Source material below:

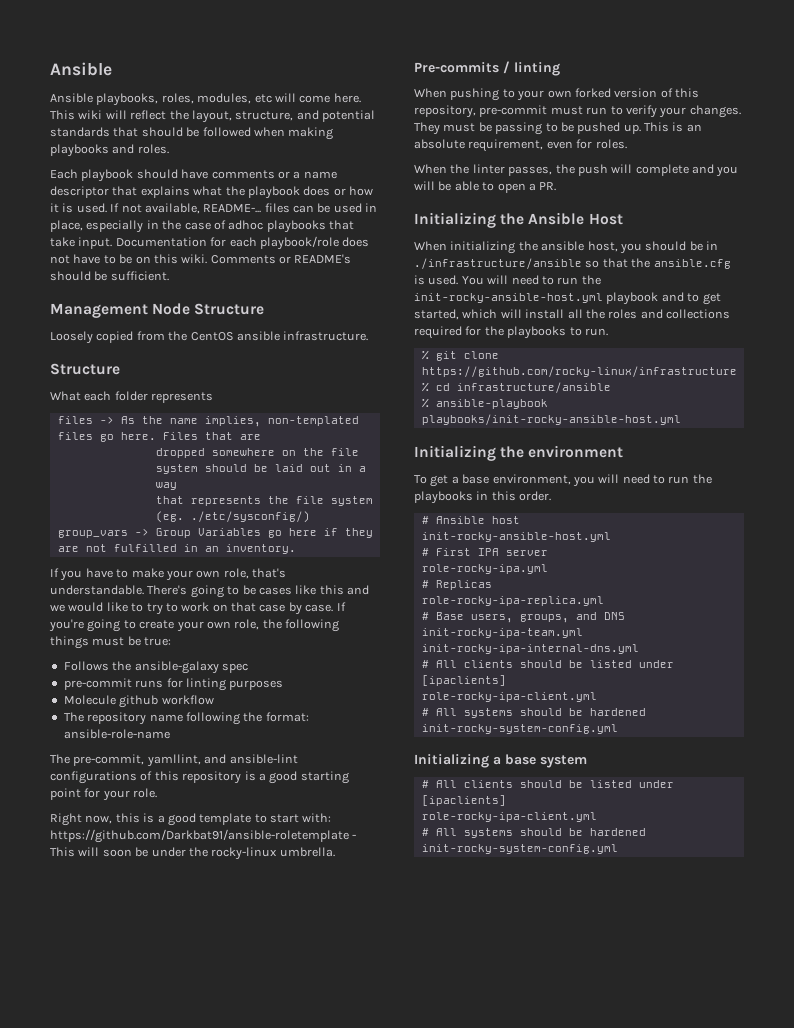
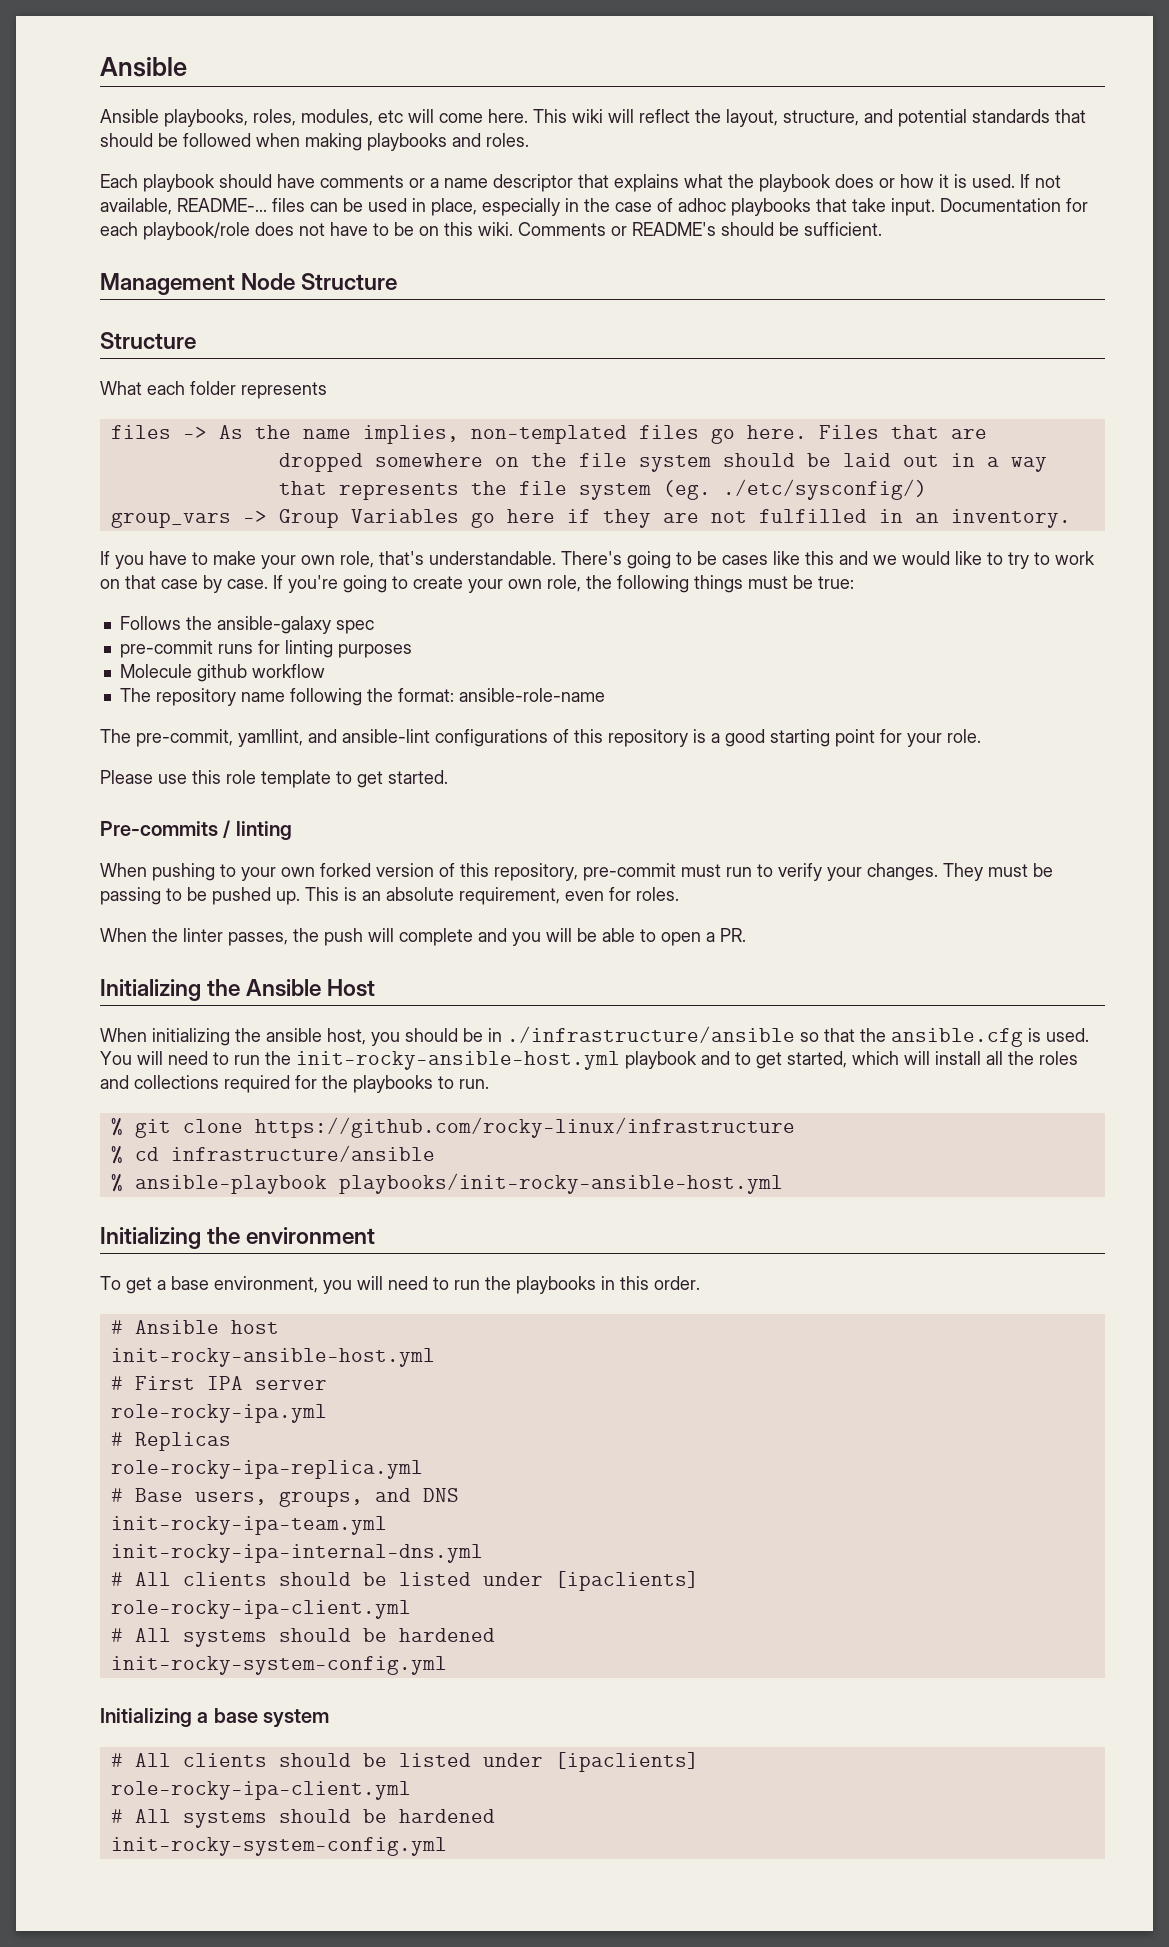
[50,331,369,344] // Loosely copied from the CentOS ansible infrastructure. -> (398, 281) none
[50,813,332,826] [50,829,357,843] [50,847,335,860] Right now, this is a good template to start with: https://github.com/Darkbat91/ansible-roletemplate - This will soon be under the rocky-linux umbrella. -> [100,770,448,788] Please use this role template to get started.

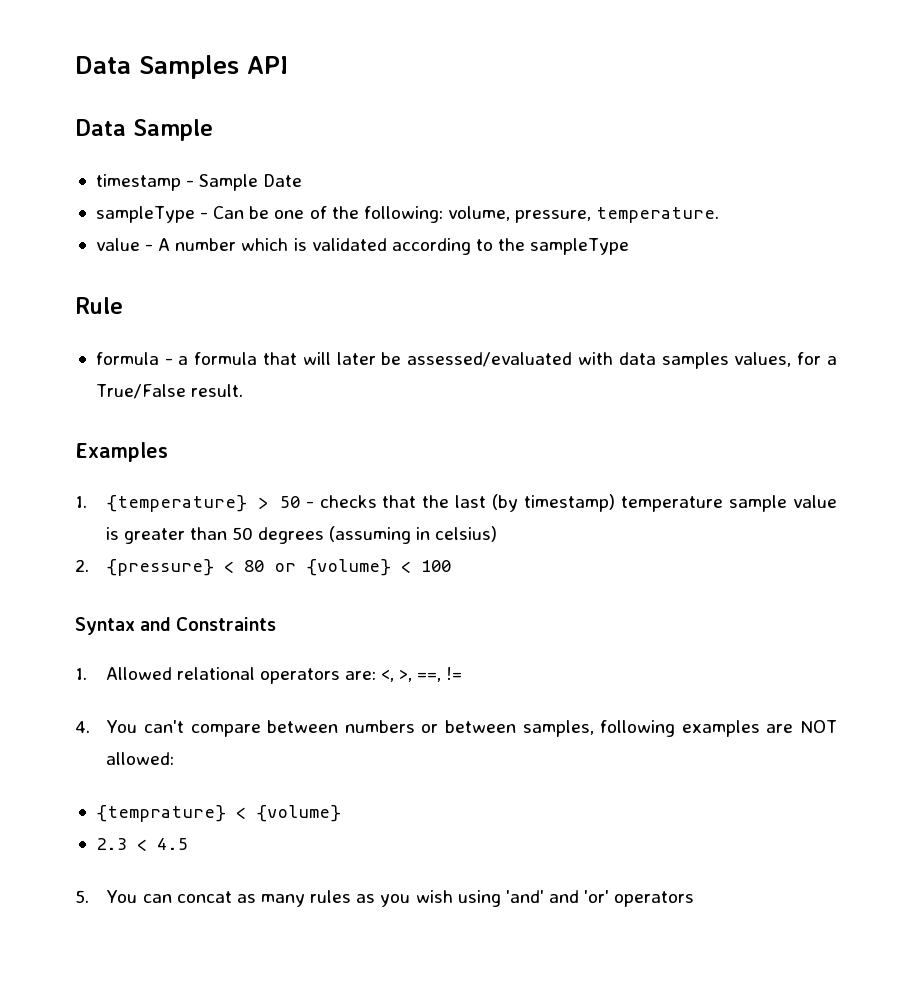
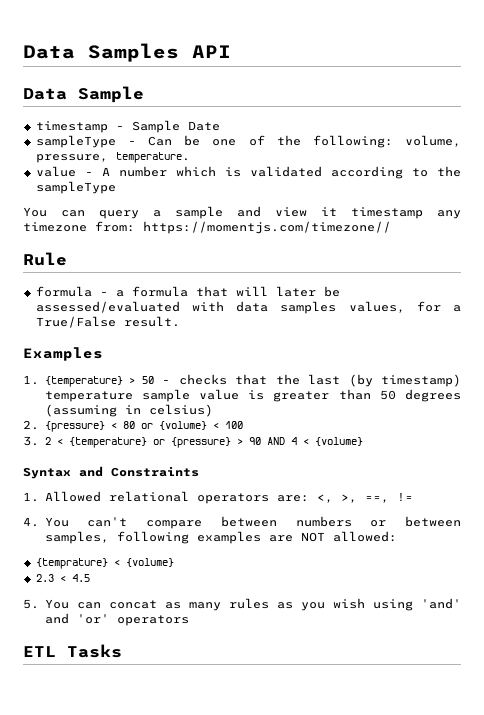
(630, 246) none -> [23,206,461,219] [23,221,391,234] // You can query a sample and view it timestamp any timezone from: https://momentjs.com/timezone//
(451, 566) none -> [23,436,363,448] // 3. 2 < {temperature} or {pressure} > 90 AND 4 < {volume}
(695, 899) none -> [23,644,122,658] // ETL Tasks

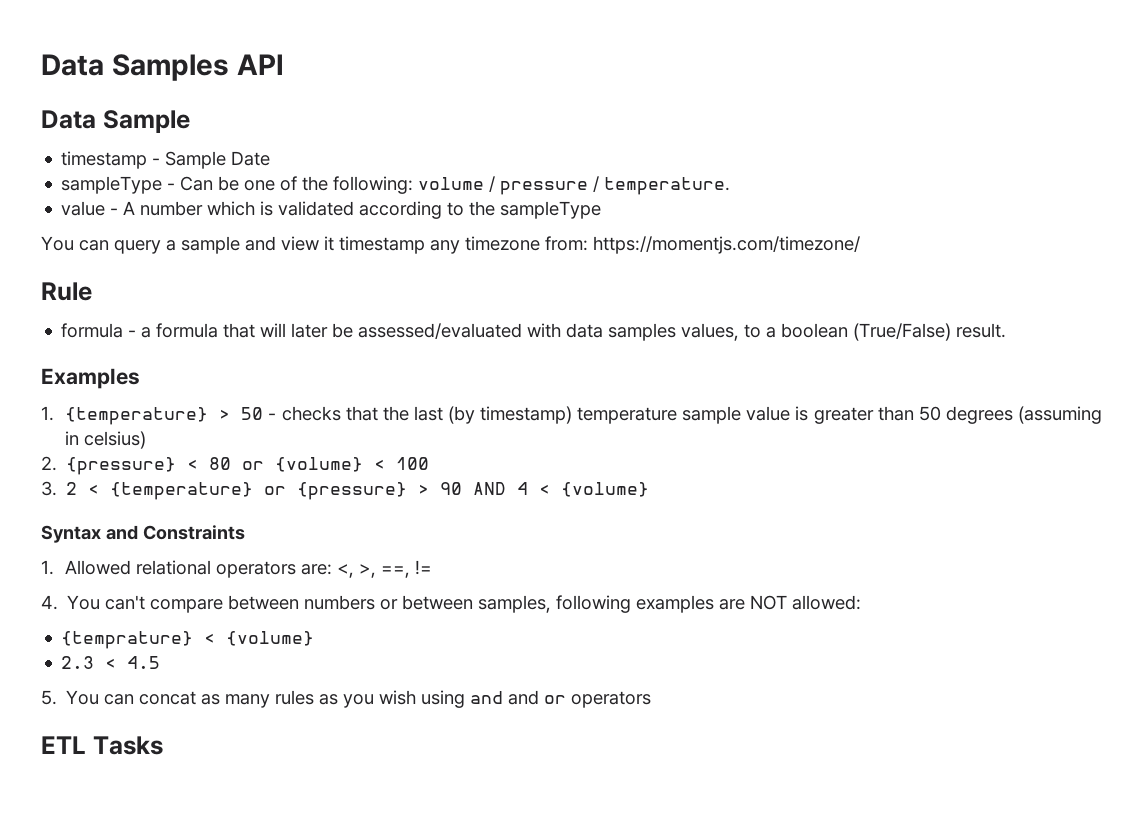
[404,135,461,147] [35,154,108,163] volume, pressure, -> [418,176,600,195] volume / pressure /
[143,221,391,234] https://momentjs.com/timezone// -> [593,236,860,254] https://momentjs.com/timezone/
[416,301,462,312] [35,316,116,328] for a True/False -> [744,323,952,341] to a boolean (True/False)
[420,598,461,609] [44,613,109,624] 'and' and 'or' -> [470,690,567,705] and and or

End of Source material.

Exercise aim –
Set down only the lines running from the line with "[416,301,462,312] [35,316,116,328] for" to the end of the entries above, both included, exactly as they stand.

Response to the task –
[416,301,462,312] [35,316,116,328] for a True/False -> [744,323,952,341] to a boolean (True/False)
[420,598,461,609] [44,613,109,624] 'and' and 'or' -> [470,690,567,705] and and or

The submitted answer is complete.